• [Try it]:
If a line of the data below contains the string "PARA", copy it into your answer.

• [Data supplied]:
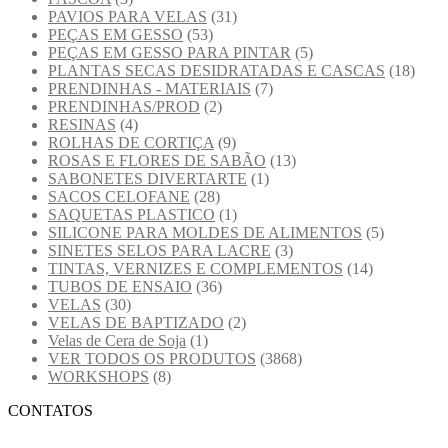
PAVIOS PARA VELAS
(31)
PEÇAS EM GESSO
(53)
PEÇAS EM GESSO PARA PINTAR
(5)
PLANTAS SECAS DESIDRATADAS E CASCAS
(18)
PRENDINHAS - MATERIAIS
(7)
PRENDINHAS/PROD
(2)
RESINAS
(4)
ROLHAS DE CORTIÇA
(9)
ROSAS E FLORES DE SABÃO
(13)
SABONETES DIVERTARTE
(1)
SACOS CELOFANE
(28)
SAQUETAS PLASTICO
(1)
SILICONE PARA MOLDES DE ALIMENTOS
(5)
SINETES SELOS PARA LACRE
(3)
TINTAS, VERNIZES E COMPLEMENTOS
(14)
TUBOS DE ENSAIO
(36)
VELAS
(30)
VELAS DE BAPTIZADO
(2)
Velas de Cera de Soja
(1)
VER TODOS OS PRODUTOS
(3868)
WORKSHOPS
(8)
CONTATOS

• [Written solution]:
PAVIOS PARA VELAS
PEÇAS EM GESSO PARA PINTAR
SILICONE PARA MOLDES DE ALIMENTOS
SINETES SELOS PARA LACRE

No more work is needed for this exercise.